» **TASK LIST**:
**a)** Print the passage of the Feed the Frontlines GA article starting at "Feed the Frontlines joins" and ending at "producing face shields.".
**b)** Summarize the Feed the Frontlines GA article in two sentences.
**c)** Go on with the Feed the Frontlines GA article, picking up after its last sentence.

» **DOCUMENT EXCERPT**:
= = =
Anita Qualls, a 2019 University of Georgia graduate, was supposed to be in Cambridge, England doing her master’s research until the COVID-19 pandemic hit. Now, she’s back at her home in Johns Creek leading a team of more than 60 former and current UGA students in Feed the Frontlines GA, a nonprofit teaming with local restaurants to provide hot meals to healthcare workers across Georgia.
The nonprofit, which officially began fundraising through its GoFundMe page last week, has raised over $10,000 as of press time. It has also delivered meals to Emory St. Joseph’s Hospital, the intensive care unit at Grady Memorial Hospital and University Hospital in Augusta, among others, said Aditya Sood, the organization’s other co-director.
Feed the Frontlines joins the many nonprofits, businesses and individuals working to support healthcare workers, from doctors to nurses to janitorial staff, amid the COVID-19 pandemic, such as Marco’s Pizza, which is offering free pizza to health care workers and first responders, and the UGA College of Engineering, which is producing face shields.
= = =
» **EXTRACTED MATERIAL**:
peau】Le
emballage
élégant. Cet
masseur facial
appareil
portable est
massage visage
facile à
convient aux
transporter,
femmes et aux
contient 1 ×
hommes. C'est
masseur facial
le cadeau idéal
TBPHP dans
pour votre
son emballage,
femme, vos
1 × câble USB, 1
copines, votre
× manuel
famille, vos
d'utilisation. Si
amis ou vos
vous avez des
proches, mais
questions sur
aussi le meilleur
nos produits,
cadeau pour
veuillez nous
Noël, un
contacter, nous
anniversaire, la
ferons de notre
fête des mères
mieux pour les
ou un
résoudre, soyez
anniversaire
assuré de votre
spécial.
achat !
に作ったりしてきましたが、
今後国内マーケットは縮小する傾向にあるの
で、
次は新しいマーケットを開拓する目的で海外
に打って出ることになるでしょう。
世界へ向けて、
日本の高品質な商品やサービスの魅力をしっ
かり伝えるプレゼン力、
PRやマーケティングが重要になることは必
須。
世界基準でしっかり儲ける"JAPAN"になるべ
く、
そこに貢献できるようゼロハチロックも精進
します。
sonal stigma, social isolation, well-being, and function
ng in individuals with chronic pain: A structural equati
= = =
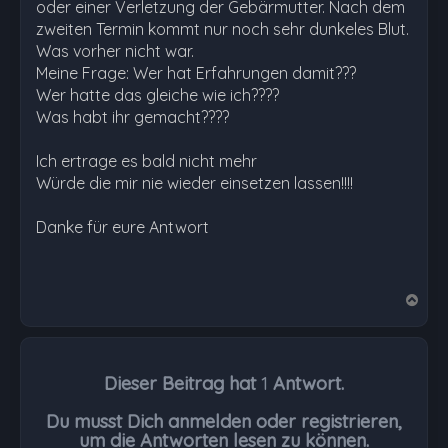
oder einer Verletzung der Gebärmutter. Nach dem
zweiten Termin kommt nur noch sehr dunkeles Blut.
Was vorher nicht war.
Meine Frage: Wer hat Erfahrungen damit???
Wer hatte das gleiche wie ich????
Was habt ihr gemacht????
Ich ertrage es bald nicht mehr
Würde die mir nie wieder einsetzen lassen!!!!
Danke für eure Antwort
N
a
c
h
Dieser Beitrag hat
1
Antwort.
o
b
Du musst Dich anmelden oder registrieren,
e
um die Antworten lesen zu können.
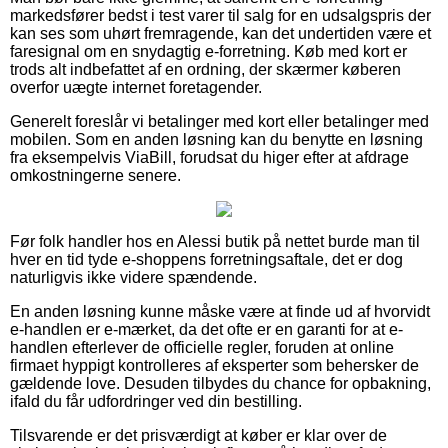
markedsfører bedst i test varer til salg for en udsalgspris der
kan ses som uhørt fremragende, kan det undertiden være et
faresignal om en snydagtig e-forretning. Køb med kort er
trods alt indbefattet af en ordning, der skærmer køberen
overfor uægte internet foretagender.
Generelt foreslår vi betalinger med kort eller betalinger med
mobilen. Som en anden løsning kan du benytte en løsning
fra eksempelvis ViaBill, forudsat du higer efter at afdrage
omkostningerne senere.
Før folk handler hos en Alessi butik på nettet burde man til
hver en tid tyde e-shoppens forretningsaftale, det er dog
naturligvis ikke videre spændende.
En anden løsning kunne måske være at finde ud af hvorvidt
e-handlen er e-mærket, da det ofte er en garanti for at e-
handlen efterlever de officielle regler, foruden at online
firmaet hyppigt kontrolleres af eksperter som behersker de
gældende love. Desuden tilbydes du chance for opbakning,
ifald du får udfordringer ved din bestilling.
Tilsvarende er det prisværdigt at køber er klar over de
= = =
» **ANSWERS FOR THIS EXERCISE**:
**a)**
Feed the Frontlines joins the many nonprofits, businesses and individuals working to support healthcare workers, from doctors to nurses to janitorial staff, amid the COVID-19 pandemic, such as Marco’s Pizza, which is offering free pizza to health care workers and first responders, and the UGA College of Engineering, which is producing face shields.

**b)** Anita Qualls, a 2019 University of Georgia graduate whose master's research in Cambridge, England was halted by the COVID-19 pandemic, leads more than 60 former and current UGA students in Feed the Frontlines GA, a nonprofit that works with local restaurants to provide hot meals to healthcare workers across Georgia. The group has raised over $10,000 through its GoFundMe page and delivered meals to hospitals including Emory St. Joseph's Hospital, the Grady Memorial Hospital intensive care unit and University Hospital in Augusta, joining other efforts to support healthcare workers during the pandemic.

**c)**
Qualls, a soon-to-be medical school student, was inspired to start the nonprofit after talking to a friend studying at Weill Cornell Medicine in New York who suggested she raise money to buy food from local restaurants to feed frontline health care workers.
“This is taking an extreme toll on healthcare workers and many of them are not able to go and grab food during their shift,” Qualls said. “To give them a meal and say, ‘We're thinking about you, we appreciate your hard work,’ it's something so nice and just a small gesture that we can make to impact the situation in Georgia in a small way.”
She then called Sood, a fellow 2019 UGA graduate and friend, to get the nonprofit launched. As a student at the Emory School of Medicine, Sood said getting involved was a way to start helping even if he wasn’t able to help on the medical side of things.
“It’s a weird time to be a medical student because it seems like now would be the time that we could help most. But in reality, now's the time you can help the least,” Sood said. “A lot of [us] medical students … wanted to do what we can to help and this is one way of doing that.”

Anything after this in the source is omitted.